Big news! Staycation begins Thursday at 9am. Which rocks. Except I have to leave to go test phone lines b/c our IT director has lost faith in the phone providers and its kind of a big deal that our phones work when we move. And I cannot find a sitter to save my life. Local lady who I love who hooks people up with sitters, not returning my emails. I think I'm getting spam filtered. So, now we're on to plan B - called the hotel and asked for who they use. Called them tonight. Seriously. There is no recession. Only people who aren't very good at taking care of business.

Sorry this has gotten so snarky. Bad mood, ya think?!

Saturday, August 6, 2011

Asymmetrial What?

Nap Time @ mi casa.

Watching Jersey Shore in Italy.

Ate some leftover OTB (On the Border).

Drinking a Coke Zero.

Surfing the web for great salad recipes.

Checking in with the blog.

So, I haven't been freaking out about not drinking. I went a few weeks without drinking, then had a half a drink one night at a work outing. It didn't taste good and our waitress sucked so I didn't even get a chance to order something I did like.

I've had a few beers and glasses of wine at home. But not more than 2 a night. Not analyzing it, but also kind of keeping an eye on myself, just conscious of my drinking.

**

I have been losing weight. Kind of. Like .3 pounds per week or something similar to that. I think its my thyroid meds. I am getting ready for a body scan on 8/26. So, I'm off the Synthroid and on a med with a shorter half-life, Cytomel, and I have more energy, I have some other health benefits that are embarrassing to describe...just maybe we could say ... in the regularity department ... and I have more energy. I don't need to eat as much to feel full. And so I don't really feel deprived and so I'm losing a little weight. Not dramatic, but my pants are loser and I can wear clothes that I haven't warn in awhile. Fun. Would like to stay on it. Need to call my endo and see if he will let me.

The downside is I have to go off ALL meds on 8/12 and will be crazy, loopy off-her-thyroid-meds girl at quite possibly, once again, the most inconvenient time. You may recall the radiation treatment of 2010 wherein I was off my meds while packing up my house and leaving my job to move my family to Dallas where my husband did not have a job. Yes, its kind of like that again.

* Your tasks
a. List the activities in the run of one-line entries that follow the heading "Asymmetrial What?" in the blog entry.
b. Take the blog entry about thyroid medication further, starting after its final sentence.

* Collected data
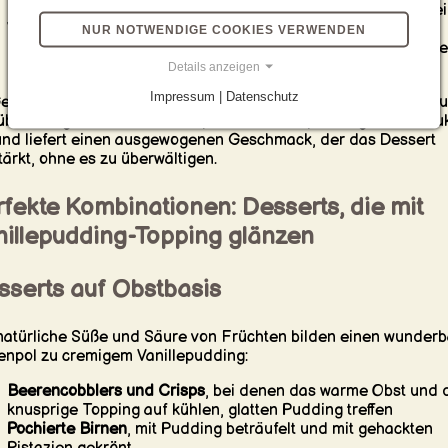
Möglichkeit, warm oder kalt serviert zu werden
, was ihn für e
Vielzahl von Desserts geeignet macht
NUR NOTWENDIGE COOKIES VERWENDEN
Hervorragender Träger für zusätzliche Aromen
, von Gewürze
hin zu Likören
Details anzeigen
Impressum | Datenschutz
egensatz zu Schlagsahne, die schnell zerfließt, oder Zuckergu
überwältigend süß sein kann, behält Vanillepudding seine Stru
und liefert einen ausgewogenen Geschmack, der das Dessert
tärkt, ohne es zu überwältigen.
fekte Kombinationen: Desserts, die mit
nillepudding-Topping glänzen
sserts auf Obstbasis
natürliche Süße und Säure von Früchten bilden einen wunder
npol zu cremigem Vanillepudding:
Beerencobblers und Crisps
, bei denen das warme Obst und 
knusprige Topping auf kühlen, glatten Pudding treffen
Pochierte Birnen
, mit Pudding beträufelt und mit gehackten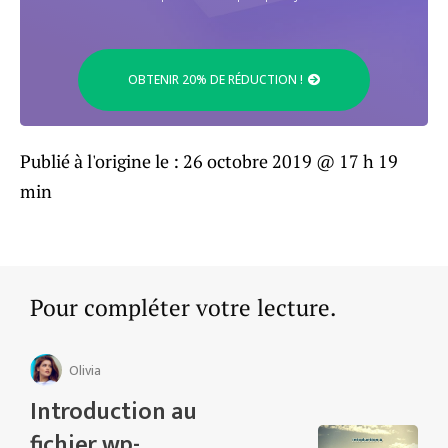
OBTENIR 20% DE RÉDUCTION !
Publié à l'origine le :
26 octobre 2019 @ 17 h 19
min
Pour compléter votre lecture.
Olivia
Introduction au
fichier wp-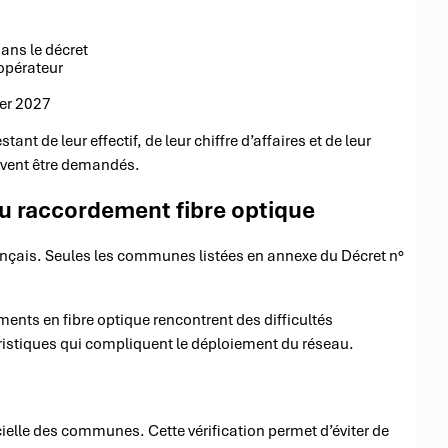
dans le décret
’opérateur
s
ier 2027
nt de leur effectif, de leur chiffre d’affaires et de leur
euvent être demandés.
e au raccordement fibre optique
français. Seules les communes listées en annexe du Décret n°
ents en fibre optique rencontrent des difficultés
éristiques qui compliquent le déploiement du réseau.
icielle des communes. Cette vérification permet d’éviter de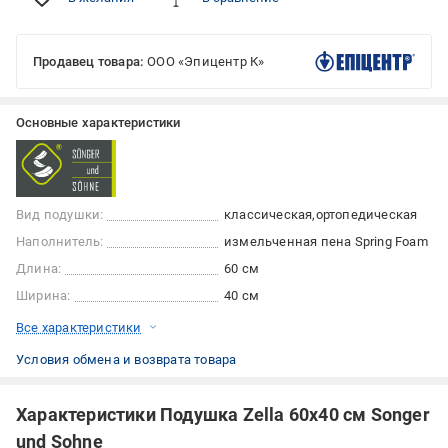
Продавец товара:
ООО «Эпицентр К»
Основные характеристики
Вид подушки:
классическая
ортопедическая
Наполнитель:
измельченная пена Spring Foam
Длина:
60 см
Ширина:
40 см
Все характеристики
Условия обмена и возврата товара
Характеристики Подушка Zella 60х40 см Songer
und Sohne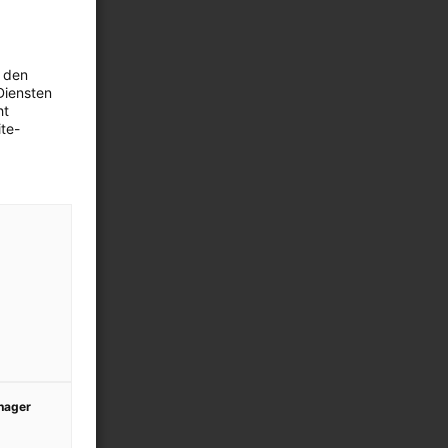
 den
Diensten
ht
te-
anager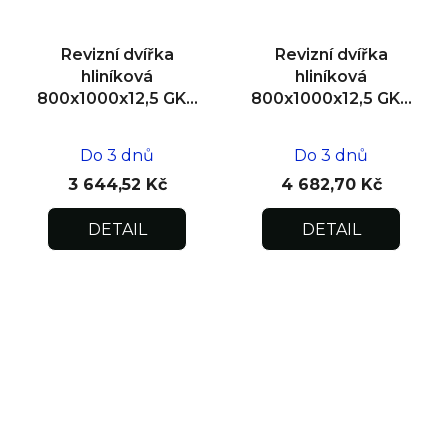
Revizní dvířka
Revizní dvířka
hliníková
hliníková
800x1000x12,5 GKB
800x1000x12,5 GKB
US, SDK
US, zdivo
Do 3 dnů
Do 3 dnů
3 644,52 Kč
4 682,70 Kč
DETAIL
DETAIL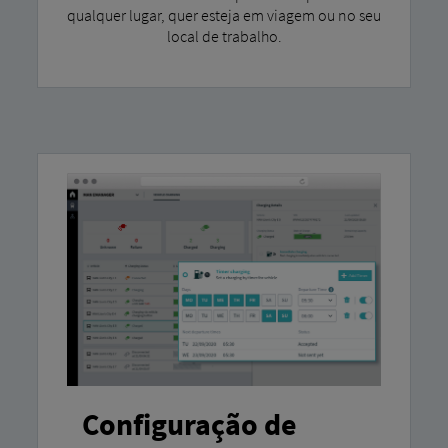
qualquer lugar, quer esteja em viagem ou no seu
local de trabalho.
Configuração de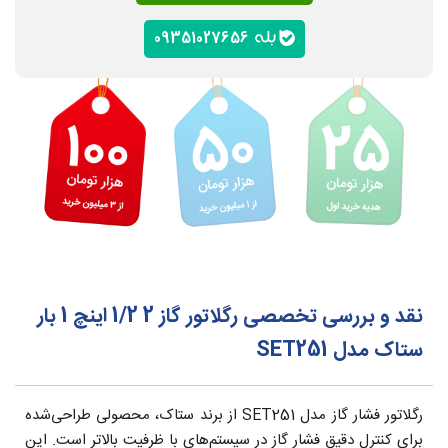
09351027656
نقد و بررسی تخصصی رگلاتور گاز 2 1/2 اینچ 1 بار
ستاک مدل SET251
رگلاتور فشار گاز مدل SET251 از برند ستاک، محصولی طراحی‌شده
برای کنترل دقیق فشار گاز در سیستم‌های با ظرفیت بالاتر است. این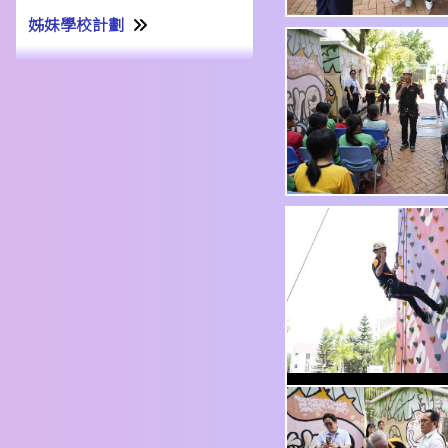
姊妹學校計劃
姊妹學校交流計劃書22-23
姊妹學校交流報告21-22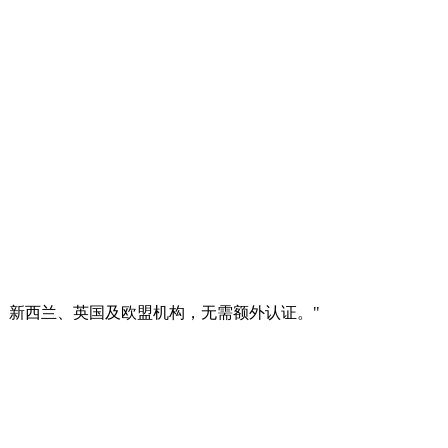
交澳大利亚、新西兰、英国及欧盟机构，无需额外认证。
"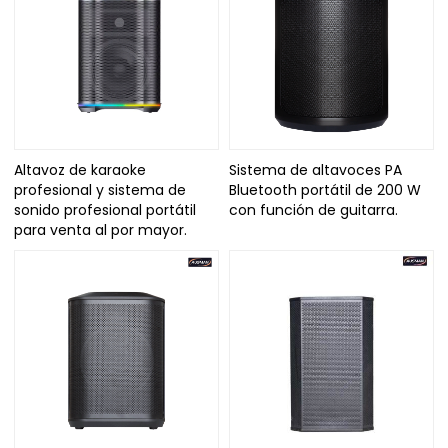
Altavoz de karaoke
Sistema de altavoces PA
profesional y sistema de
Bluetooth portátil de 200 W
sonido profesional portátil
con función de guitarra.
para venta al por mayor.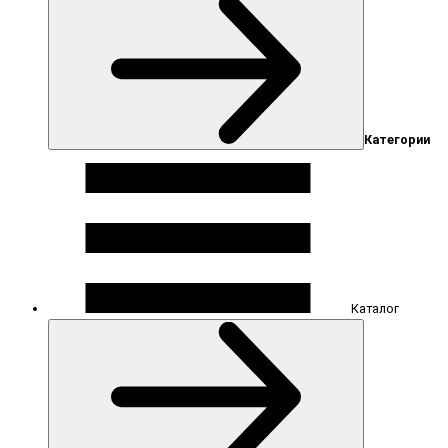
Категории
Каталог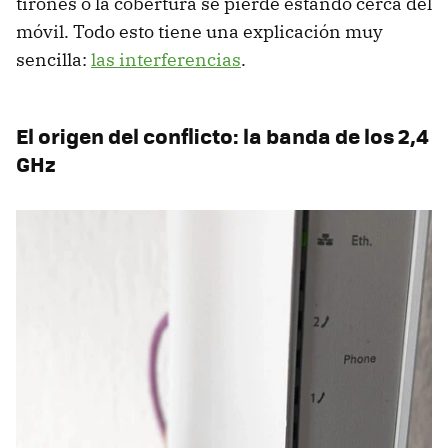
tirones o la cobertura se pierde estando cerca del
móvil. Todo esto tiene una explicación muy
sencilla:
las interferencias
.
El origen del conflicto: la banda de los 2,4
GHz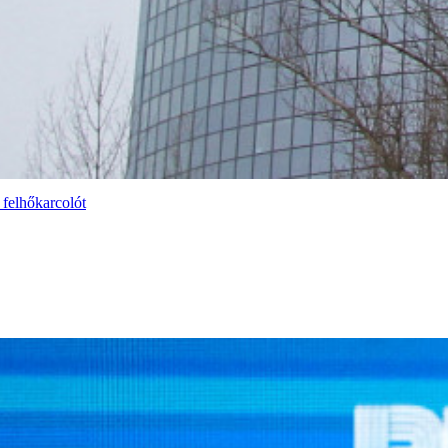
 felhőkarcolót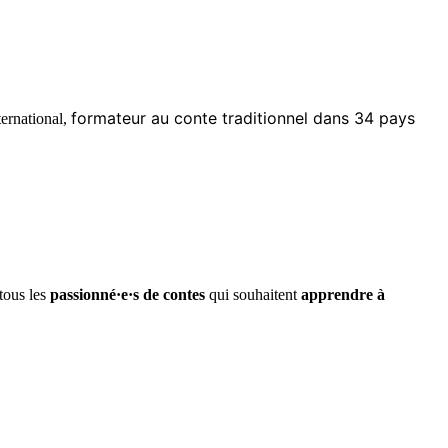
formateur au conte traditionnel dans 34 pays
ternational,
tous les
passionné·e·s de contes
qui souhaitent
apprendre à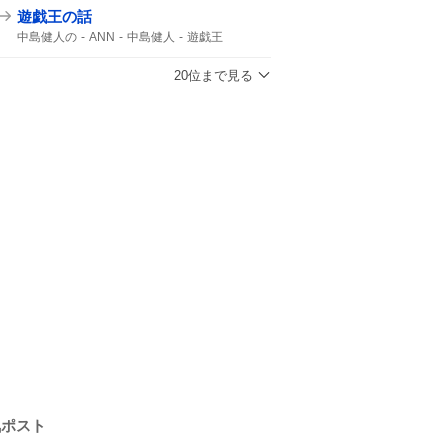
遊戯王の話
中島健人の
ANN
中島健人
遊戯王
20位まで見る
気ポスト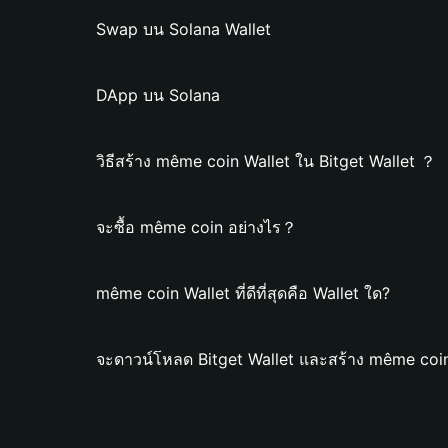
Swap บน Solana Wallet
DApp บน Solana
วิธีสร้าง même coin Wallet ใน Bitget Wallet ？
จะซื้อ même coin อย่างไร？
même coin Wallet ที่ดีที่สุดคือ Wallet ใด?
จะดาวน์โหลด Bitget Wallet และสร้าง même coin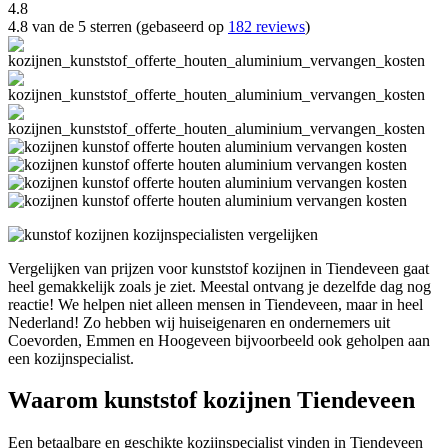
4.8
4.8 van de 5 sterren (gebaseerd op
182 reviews
)
Vergelijken van prijzen voor kunststof kozijnen in Tiendeveen gaat
heel gemakkelijk zoals je ziet. Meestal ontvang je dezelfde dag nog
reactie! We helpen niet alleen mensen in Tiendeveen, maar in heel
Nederland! Zo hebben wij huiseigenaren en ondernemers uit
Coevorden, Emmen en Hoogeveen bijvoorbeeld ook geholpen aan
een kozijnspecialist.
Waarom kunststof kozijnen Tiendeveen
Een betaalbare en geschikte kozijnspecialist vinden in Tiendeveen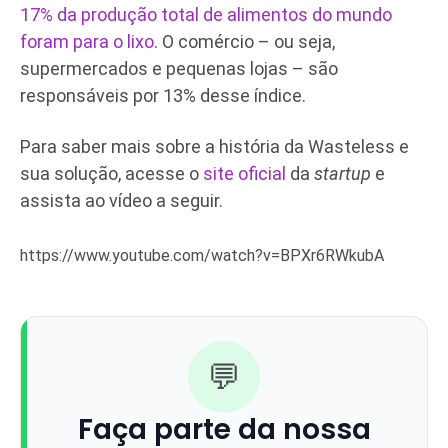
17% da produção total de alimentos do mundo
foram para o lixo
. O comércio – ou seja,
supermercados e pequenas lojas – são
responsáveis por 13% desse índice.
Para saber mais sobre a história da Wasteless e
sua solução, acesse o
site oficial
da
startup
e
assista ao vídeo a seguir.
https://www.youtube.com/watch?v=BPXr6RWkubA
💬
Faça parte da nossa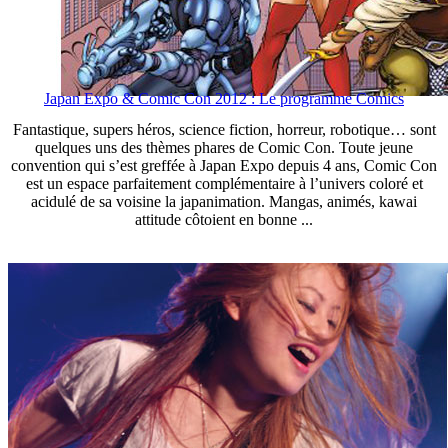
Japan Expo & Comic Con 2012 : Le programme Comics
Fantastique, supers héros, science fiction, horreur, robotique… sont
quelques uns des thèmes phares de Comic Con. Toute jeune
convention qui s’est greffée à Japan Expo depuis 4 ans, Comic Con
est un espace parfaitement complémentaire à l’univers coloré et
acidulé de sa voisine la japanimation. Mangas, animés, kawai
attitude côtoient en bonne ...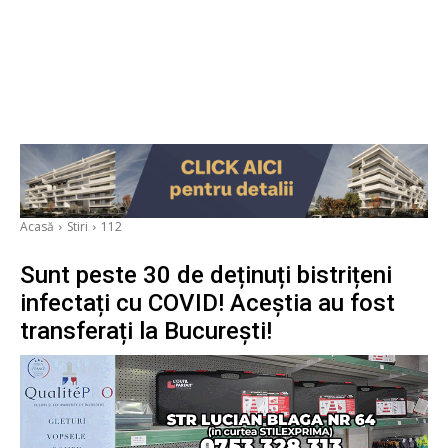
Acasă
Stiri
112
Sunt peste 30 de deținuți bistrițeni
infectați cu COVID! Aceștia au fost
transferați la București!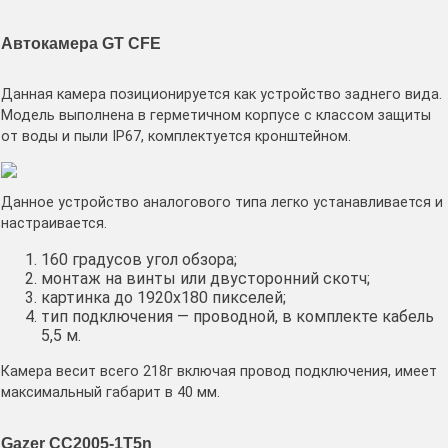
Автокамера GT CFE
Данная камера позиционируется как устройство заднего вида.
Модель выполнена в герметичном корпусе с классом защиты
от воды и пыли IP67, комплектуется кронштейном.
Данное устройство аналогового типа легко устанавливается и
настраивается.
160 градусов угол обзора;
монтаж на винты или двусторонний скотч;
картинка до 1920х180 пикселей;
тип подключения — проводной, в комплекте кабель
5,5 м.
Камера весит всего 218г включая провод подключения, имеет
максимальный габарит в 40 мм.
Gazer СС2005-1T5n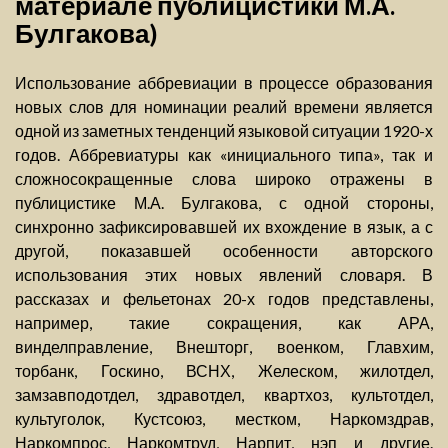
материале публицистики М.А.
Булгакова)
Использование аббревиации в процессе образования
новых слов для номинации реалий времени является
одной из заметных тенденций языковой ситуации 1920-х
годов. Аббревиатуры как «инициального типа», так и
сложносокращенные слова широко отражены в
публицистике М.А. Булгакова, с одной стороны,
синхронно зафиксировавшей их вхождение в язык, а с
другой, показавшей особенности авторского
использования этих новых явлений словаря. В
рассказах и фельетонах 20-х годов представлены,
например, такие сокращения, как АРА,
винделправление, Внешторг, военком, Главхим,
торбанк, Госкино, ВСНХ, Желеском, жилотдел,
замзавподотдел, здравотдел, квартхоз, культотдел,
культуголок, Кустсоюз, местком, Наркомздрав,
Наркомпрос, Наркомтруд, Нарпит, нэп и другие.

* Numbered responses
a. Nap time at home; watching Jersey Shore in Italy; eating leftover On the Border; drinking a Coke Zero; surfing the web for salad recipes; checking in with the blog.

b.
The company I work for, we have stores. And for the past year or so we have been BUILDING a new store. And we will be MOVING to our new store on 8/26. The day AFTER my body scan when I will have been off my meds for two weeks. And I will have to miss a couple half days of work to take blood tests, take low-dose radiation, get the scan, etc.

I also have a consultation that week with a plastic surgeon for a breast reduction. So tired of looking ridiculous in a swimsuit with my asymmetrical mess of a chest. Tired of having clothes fit my fat tummy but not over my big lopsided chest.

Busy week. Moving all of our building possessions, coordinating outside vendors and our employees, and lots of responsibility and at my best, I will feel like I'm suffering from a severe head cold.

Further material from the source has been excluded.